I would not have been able to afford Viniyoga therapist training without the scholarship AVIF provided. My Viniyoga training has given me so much more depth of knowledge to share with my students. In addition to meeting with individuals privately for yoga therapy, I teach group classes at a yoga studio, a hospital fitness center, a church, a senior center, a retirement community, to teachers, and at a local community center. I teach four classes a week exclusively to seniors. For those with physical limitations, my Viniyoga classes are a refuge. Just yesterday someone told me that after trying many classes, they were relieved to find mine. Yoga has become part of their lives, providing balance, solace, healing and a way to maintain good functioning.

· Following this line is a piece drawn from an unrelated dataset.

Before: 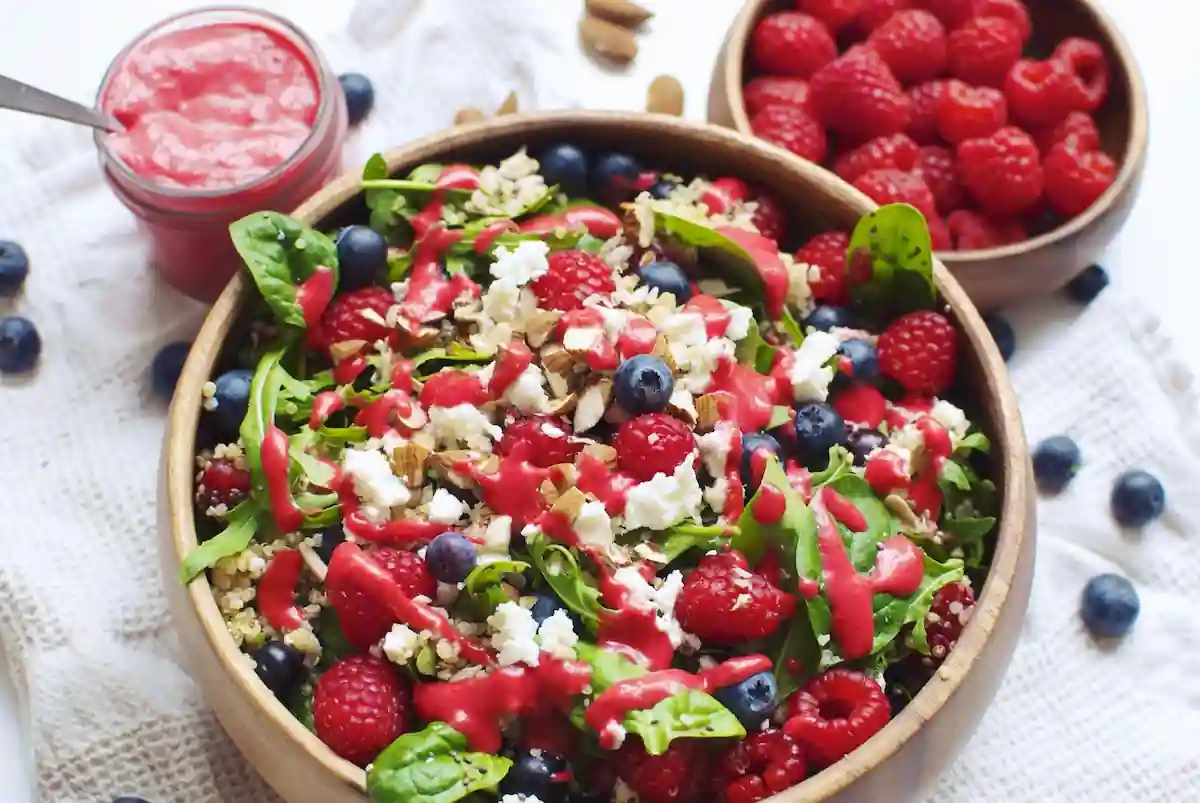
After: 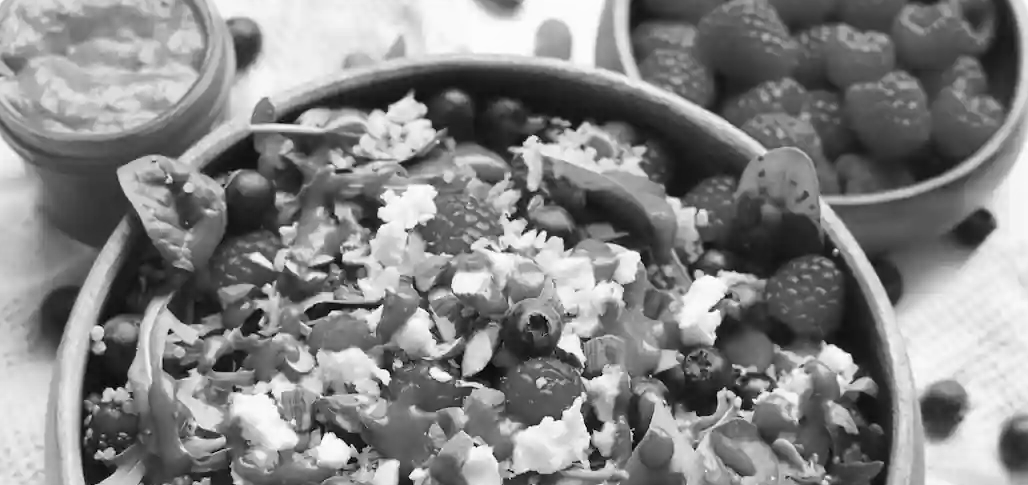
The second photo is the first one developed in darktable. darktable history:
monochrome: a -3.63, b -0.465
crop and rotate: left 9.345%, top 7.22%, right 4.982%, bottom 32.331%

Recently, I taught yoga to six professionals from Guatemala. They came to Michigan for training in mental health services so they could return to their local community and implement what they learned. Currently, there are no mental health services in this entire area of Guatemala. None of them had practiced yoga; some had never heard of it. I taught them sequences for anxiety, depression, and depression with anxiety. The organizer of this event told me the participants experienced and wholly understood the scope of what yoga could do to help with mental and emotional well being, and that they were excited to take yoga back to their communities. Being the seed and the catalyst that brings yoga to an area where people are suffering with no access to mental health services feels wonderful.

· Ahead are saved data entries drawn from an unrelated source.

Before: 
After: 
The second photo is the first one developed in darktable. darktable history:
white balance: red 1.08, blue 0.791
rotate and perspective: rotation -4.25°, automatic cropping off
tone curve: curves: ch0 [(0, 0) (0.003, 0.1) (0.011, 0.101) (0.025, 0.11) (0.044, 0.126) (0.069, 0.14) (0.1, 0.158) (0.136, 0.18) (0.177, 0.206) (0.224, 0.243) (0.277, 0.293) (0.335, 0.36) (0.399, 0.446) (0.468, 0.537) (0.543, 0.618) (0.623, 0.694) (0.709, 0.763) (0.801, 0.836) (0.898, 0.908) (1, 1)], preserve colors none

I am very grateful to AVIF for the financial help they provided me, and I, in turn was one of the first to donate back to AVIF. When I asked my students if I could take some photos of them for the AVIF website to help increase support for other people like me they enthusiastically shouted, YES!
I decided to do Viniyoga therapist training to learn more about how I could apply yoga to my practice as a physician. What I learned was that my understanding of yoga based on my non-Viniyoga training was very limited in scope in terms of what yoga has to offer. It really humbled me to realize that yoga therapy is something equivalent to the practice of medicine. It is not something that can be mastered in a few months or years, it is a life long process that requires enormous time and effort. At this point in time, I use what I learned in training for my own individual yoga practice to help keep me centered and present in my allopathic clinical work. As I move further into this life long path of learning, I may decide to bring it to my patients.
I donate 10% of my income to AVIF as part of my Christian practice of tithing. For me, tithing helps to develop the spiritual principle of non attachment, in this case to money. I like that both my Christian tradition and the yoga tradition encourage the idea of non attachment. I like to tithe to organizations that have helped me grow into a more peaceful person, and I feel that Viniyoga has certainly helped me to do that. It has given me tools that I can use for a lifetime, which little by little, help me to deepen into the mystery that I am. I’m so glad to be a part of it!
I’m currently teaching group classes in a clinic with five other therapists. Each of us offer a different modality of healing which brings an integrative approach to the clinic. I also provide private sessions for people out of their homes. This seems to work well as many people are already receiving treatment for what ails them, and no overhead keeps me working for them at a little less expense. I have worked out of a hospital with clients from brain injury groups and with clients from Mental Health and Addictions. Sequencing movement and breathing. I am always learning! I have worked with palliative patients both in their own home and in the hospital. My experience was that I was available for whatever came up for the person making the transition…not unlike coaching at a birth. As I had the patients permission to be with them…almost anything goes, honoring their experience foremost. Often these patients were left alone by the hospital staff, except for routine rounds. Following my own intuition has been profound as in these situations you never know what will happen. It’s far from routine and it is my comprehensive Viniyoga training that allows me to be confidently available and ready to be of service for whatever comes up!